Jeremy Heimans (jeremy_heimans@ksg02.harvard.edu) has degrees from the University of Sydney and the John F. Kennedy School of Government, Harvard University, where he was a Frank Knox Fellow. He will be based at University College, Oxford University for research leading to a doctorate from October 2003. His research interests are focused on international organizations and on current issues in development policy. He has acted as a consultant to the OECD, the United Nations Department of Economic and Social Affairs and the World Commission on the Social Dimensions of Globalization, and worked for the international consulting firm McKinsey and Company, where his responsibilities included the development of a diagnostic tool measuring performance gaps in the management of international institutions.

John Langmore (langmore@att.net) was educated at Melbourne, Monash and Cambridge Universities. His employment has included four years as Lecturer in Economics at the University of Papua New Guinea; three years as Assistant Director of the National Planning Office in Papua New Guinea; eight years as staff economist to the Parliamentary Labor Party in Australia, including a period as Economic Advisor to the Australian Treasurer; twelve years as Member of the Australian House of Representatives including terms as Chair of various Parliamentary and party committees; and five years as Director of the Social Policy and Development Division in the UN Secretariat. He was responsible for the substantive preparation for the Twenty-fourth Special Session of the UN General Assembly on social development in Geneva in June 2000. This involved many of the kinds of activities that would be involved in this project such as organization of off the record seminars. He is the joint author of Work For All, published by Melbourne University Press in 1994; joint editor of two other books, Alternative Strategies for Papua New Guinea, published by OUP in 1973 and 1975, and Wealth, Poverty and Survival, published by Allen and Unwin in 1983; and author of many articles and chapters in books on national and international economic and social policy.

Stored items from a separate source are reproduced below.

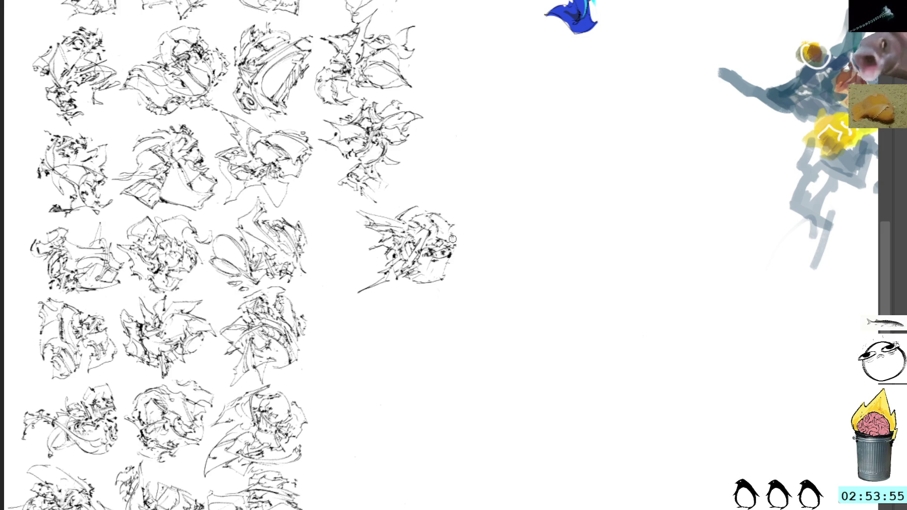
pyautogui.moveTo(447, 225); pyautogui.dragTo(451, 259)
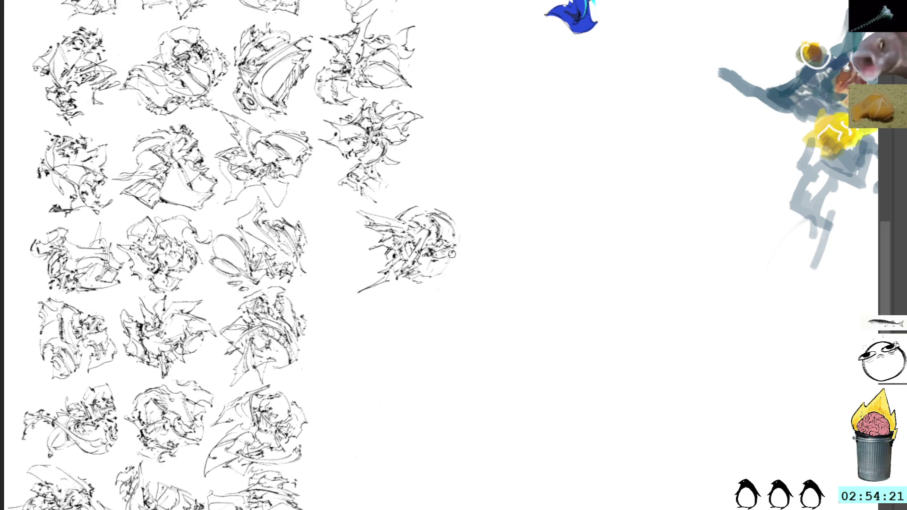
pyautogui.moveTo(447, 267)
pyautogui.mouseDown()
pyautogui.moveTo(454, 256)
pyautogui.moveTo(383, 235)
pyautogui.mouseUp()
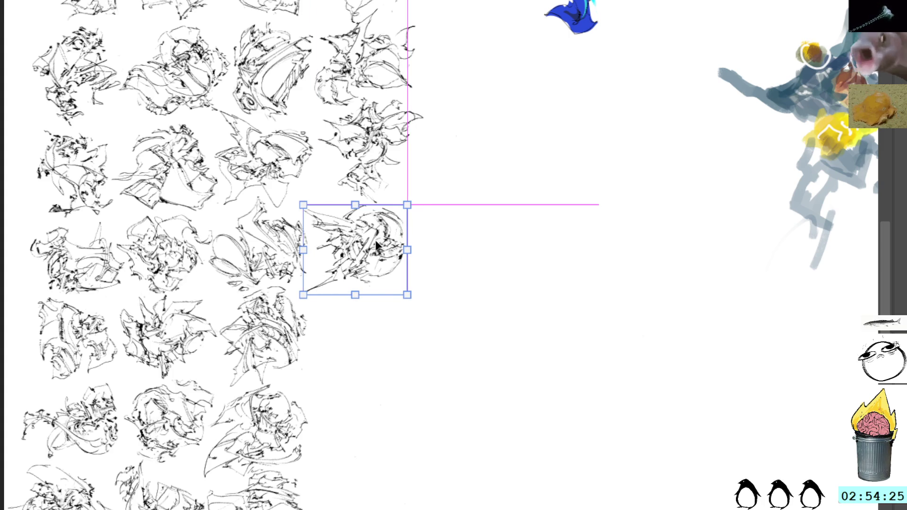
# Step: Tilt the placed thumbnail slightly clockwise in its grid slot, then add vertical strokes at its right edge
pyautogui.moveTo(415, 197); pyautogui.dragTo(449, 178)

Rodney Schmidt (rschmidt@nsi-ins.ca) was educated at Carleton and Toronto Universities, completing his doctorate on 'External debt, the exchange rate and asset demand' in 1994. After three years as senior economist in the Ministry of Economic Development in Belize, he was research assistant and then lecturer in the Department of Economics in the University of Toronto. Between 1993 and 1998, he was an international economist in the International Finance and Economic Analysis Division of the Canadian Department of Finance. During the latter part of that period, he was also a research associate of the North-South Institute in Ottawa. From 1998 to the end of 2001, he was a Program Advisor in Viet Nam for the Canadian International Development Research Council. He is currently Principal Researcher, Finance and Debt, at the North-South Institute in Canada. He has published many articles on financial and economic development issues.

Expert Advisory Panel

Professor Gerry Helleiner, Professor Emeritus, Department of Economics, and Distinguished Research Fellow, Centre for International Studies, University of Toronto

Professor Devesh Kapur, Department of Government, Harvard University

Thandika Mkandawire, Director, UN Research Institute for Social Development

Gert Rosenthal, Ambassador of Guatemala to the United Nations and formerly Executive Secretary of the Economic Commission for Latin America and the Caribbean

John Williamson, Senior Fellow, Institute for International Economics, Washington and Project Director for the High-Level Panel on Financing for Development

Sir Brian Urquhart, past UN Under-Secretary General and eminent biographer and scholar of international relations

Hon Ralph Willis, Australian Treasurer, 1993-96.